Following the lead of authorities in a London district, which - as I revealed last week - is banning fostering by smokers, several councils in Scotland are considering policies which ban smokers from either fostering or adopting children.
Last week, I revealed that the East London Borough of Redbridge is considering a new policy which would prohibit anyone who smokes from becoming a foster parent. That policy was adopted in a vote last Tuesday.
This week, The Scotsman reports that three councils in Scotland - Falkirk, Stirling and Clackmannanshire - are considering policies that would prohibit smokers from either fostering or adopting children under the age of five or any child with a physical or medical disability.
One of the arguments used by health advocates to support the policy is that: "We know that children whose parents smoke are 1.5 times more likely to develop asthma and we consider it vitally important to reduce this risk to children."
Not everyone quoted in the article was in support of the proposed policy. "Maggie Mellon, a spokeswoman for Children 1st Scotland, warned that by focusing on parents, the council could be seen to be judging adults rather than protecting children. She said: "You can be a smoker and a good parent, the thing is not to inflict the smoking on the child. What is the lesser of two evils – a child stuck in a care home or a loving parent who commits to never smoking in the house?"
The Rest of the Story
The argument that smokers need to be banned from fostering or adopting children because children whose parents smoke have a 1.5 times higher risk of developing asthma is a poor one. There are many health risks to which parents may expose their children, and I'm not aware of any other risk for which parents are completely banned - categorically - from adopting children.

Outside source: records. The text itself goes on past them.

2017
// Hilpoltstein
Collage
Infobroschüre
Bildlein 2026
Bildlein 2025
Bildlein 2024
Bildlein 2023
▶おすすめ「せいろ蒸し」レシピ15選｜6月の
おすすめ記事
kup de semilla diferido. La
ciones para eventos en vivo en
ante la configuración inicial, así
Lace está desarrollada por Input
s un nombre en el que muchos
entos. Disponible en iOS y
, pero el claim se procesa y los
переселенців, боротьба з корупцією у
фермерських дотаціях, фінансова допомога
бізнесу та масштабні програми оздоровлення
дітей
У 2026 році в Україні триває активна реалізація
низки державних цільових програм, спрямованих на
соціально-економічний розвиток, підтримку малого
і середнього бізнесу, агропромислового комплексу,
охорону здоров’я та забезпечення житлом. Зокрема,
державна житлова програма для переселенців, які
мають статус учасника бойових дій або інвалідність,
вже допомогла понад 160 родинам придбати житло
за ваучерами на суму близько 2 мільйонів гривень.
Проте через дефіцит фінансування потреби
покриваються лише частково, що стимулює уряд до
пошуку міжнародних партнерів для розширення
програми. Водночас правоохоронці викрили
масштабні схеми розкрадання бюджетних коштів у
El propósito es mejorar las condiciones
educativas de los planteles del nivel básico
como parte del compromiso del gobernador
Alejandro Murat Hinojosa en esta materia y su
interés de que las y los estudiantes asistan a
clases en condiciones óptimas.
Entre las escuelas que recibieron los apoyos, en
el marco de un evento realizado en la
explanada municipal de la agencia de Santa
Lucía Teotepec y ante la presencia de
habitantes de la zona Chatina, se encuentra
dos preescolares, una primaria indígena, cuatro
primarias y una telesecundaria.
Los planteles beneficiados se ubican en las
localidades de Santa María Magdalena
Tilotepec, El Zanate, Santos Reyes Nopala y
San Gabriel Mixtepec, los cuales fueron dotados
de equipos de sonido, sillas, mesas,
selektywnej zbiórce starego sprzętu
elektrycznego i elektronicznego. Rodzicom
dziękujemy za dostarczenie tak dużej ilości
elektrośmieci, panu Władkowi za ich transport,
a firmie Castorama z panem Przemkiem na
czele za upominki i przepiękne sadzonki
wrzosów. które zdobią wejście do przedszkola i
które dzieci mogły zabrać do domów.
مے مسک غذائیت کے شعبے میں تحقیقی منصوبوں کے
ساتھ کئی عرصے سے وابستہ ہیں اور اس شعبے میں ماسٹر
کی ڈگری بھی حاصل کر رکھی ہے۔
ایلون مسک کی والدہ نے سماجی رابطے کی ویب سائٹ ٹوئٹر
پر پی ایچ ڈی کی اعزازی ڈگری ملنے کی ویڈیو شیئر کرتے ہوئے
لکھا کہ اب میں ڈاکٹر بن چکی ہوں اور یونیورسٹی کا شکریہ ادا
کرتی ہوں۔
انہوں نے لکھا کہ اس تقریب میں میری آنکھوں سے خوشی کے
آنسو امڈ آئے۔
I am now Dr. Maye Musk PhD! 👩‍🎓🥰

Using wood stoves increases the risk of childhood illness - probably by even more than a factor of 1.5 based on some studies - yet these councils are not banning parents who have wood stoves from adopting or fostering children.

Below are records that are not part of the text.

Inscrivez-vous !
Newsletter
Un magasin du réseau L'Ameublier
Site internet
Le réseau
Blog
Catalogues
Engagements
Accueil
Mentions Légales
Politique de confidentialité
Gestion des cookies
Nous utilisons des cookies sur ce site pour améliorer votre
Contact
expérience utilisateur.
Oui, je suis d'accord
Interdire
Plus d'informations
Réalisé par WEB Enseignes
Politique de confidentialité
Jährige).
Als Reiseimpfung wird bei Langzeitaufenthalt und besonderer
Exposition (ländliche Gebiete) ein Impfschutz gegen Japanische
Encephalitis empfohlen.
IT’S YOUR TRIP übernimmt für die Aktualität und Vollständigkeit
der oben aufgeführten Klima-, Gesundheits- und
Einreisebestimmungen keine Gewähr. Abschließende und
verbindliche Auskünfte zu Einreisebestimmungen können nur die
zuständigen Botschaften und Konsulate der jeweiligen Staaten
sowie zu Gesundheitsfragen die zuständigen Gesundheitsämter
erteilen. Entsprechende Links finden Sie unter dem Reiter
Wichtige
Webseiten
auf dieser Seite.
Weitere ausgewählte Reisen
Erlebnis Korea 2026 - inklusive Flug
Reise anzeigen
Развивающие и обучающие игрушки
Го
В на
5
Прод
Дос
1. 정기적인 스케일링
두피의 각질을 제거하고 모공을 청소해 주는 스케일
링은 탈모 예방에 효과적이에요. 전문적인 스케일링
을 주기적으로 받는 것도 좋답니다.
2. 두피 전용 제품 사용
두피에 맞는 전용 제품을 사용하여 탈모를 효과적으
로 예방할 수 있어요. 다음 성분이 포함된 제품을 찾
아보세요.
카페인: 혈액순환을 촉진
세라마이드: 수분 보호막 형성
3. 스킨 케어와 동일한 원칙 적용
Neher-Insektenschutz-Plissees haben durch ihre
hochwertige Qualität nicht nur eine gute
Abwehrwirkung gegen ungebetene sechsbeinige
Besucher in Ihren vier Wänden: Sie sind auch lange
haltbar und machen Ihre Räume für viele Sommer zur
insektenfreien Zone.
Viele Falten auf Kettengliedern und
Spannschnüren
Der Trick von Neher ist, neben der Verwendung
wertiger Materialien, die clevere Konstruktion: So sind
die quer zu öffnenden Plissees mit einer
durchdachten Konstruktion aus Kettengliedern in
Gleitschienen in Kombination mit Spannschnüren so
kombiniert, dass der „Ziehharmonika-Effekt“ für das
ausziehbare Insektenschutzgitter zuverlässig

Children whose parents drink alcohol are also at increased risk of medical problems, but I don't see the councils banning parents who drink alcohol from fostering or adopting children.
Parents who take their children out frequently for fast food and do not serve them healthy foods greatly increase their children's risk of obesity and other medical problems. But I don't see any proposal for a ban on parents who eat frequently at fast food restaurants.
The one legitimate ground for precluding a smoker from adopting or fostering a child would be if that child has a condition such as asthma which would be exacerbated by tobacco smoke and the parent does not agree to smoke outside the house and otherwise ensure that the child is protected from tobacco smoke exposure. But the point is this: these decisions should be made on a case-by-case basis. Just as all other parental health behaviors are judged on a case-by-case basis.
The interesting aspect of this story to me is why smoking is being treated differently from all other health behaviors. And I can only conclude that the reason is that smokers have become marginalized citizens: an easy target for health authorities who want to make it look like they are really doing something to protect children's health. In the mean time, there are all kinds of horror stories about actual physical and sexual abuse going on and these very same authorities have often been negligent in acting quickly enough (or at all) in addressing these problems.
Most importantly, these categorical bans on smokers demonstrate a narrow view which fails to consider what is in the best interests of the child. As Ms. Mellon pointed out, is it really in the best interests of a child to be stuck in a care home rather than being placed with a person who happens to smoke and agrees not to smoke around the child?
Apparently, smokers are not to be trusted. Even if they agree not to smoke around the child, that is somehow not enough. Apparently, all smokers are liars.
I think this is what bothers me the most. Unlike nonsmokers whom we trust and whom we view as being honest people with whom we can discuss and negotiate various conditions, smokers are apparently all liars who cannot be trusted. We must set categorical restrictions on smokers adopting or fostering children.
Smokers are being treated as second-class citizens who are so abnormal and reviled that they clearly cannot possibly be honest or sincere in their intentions and statements.
I am beginning to be able to really sympathize with smokers and to see how this treatment by institutions in our society really marginalizes them and makes them feel like social outcasts or pariahs. Were I a smoker, this would probably make me angry and motivate me to identify even more strongly as a smoker and to resolve even more strongly to continue smoking. Any desire to quit would be tempered by the viciousness of these anti-smoking advocates and their bigotry. I am starting to really see where many of my readers are coming from.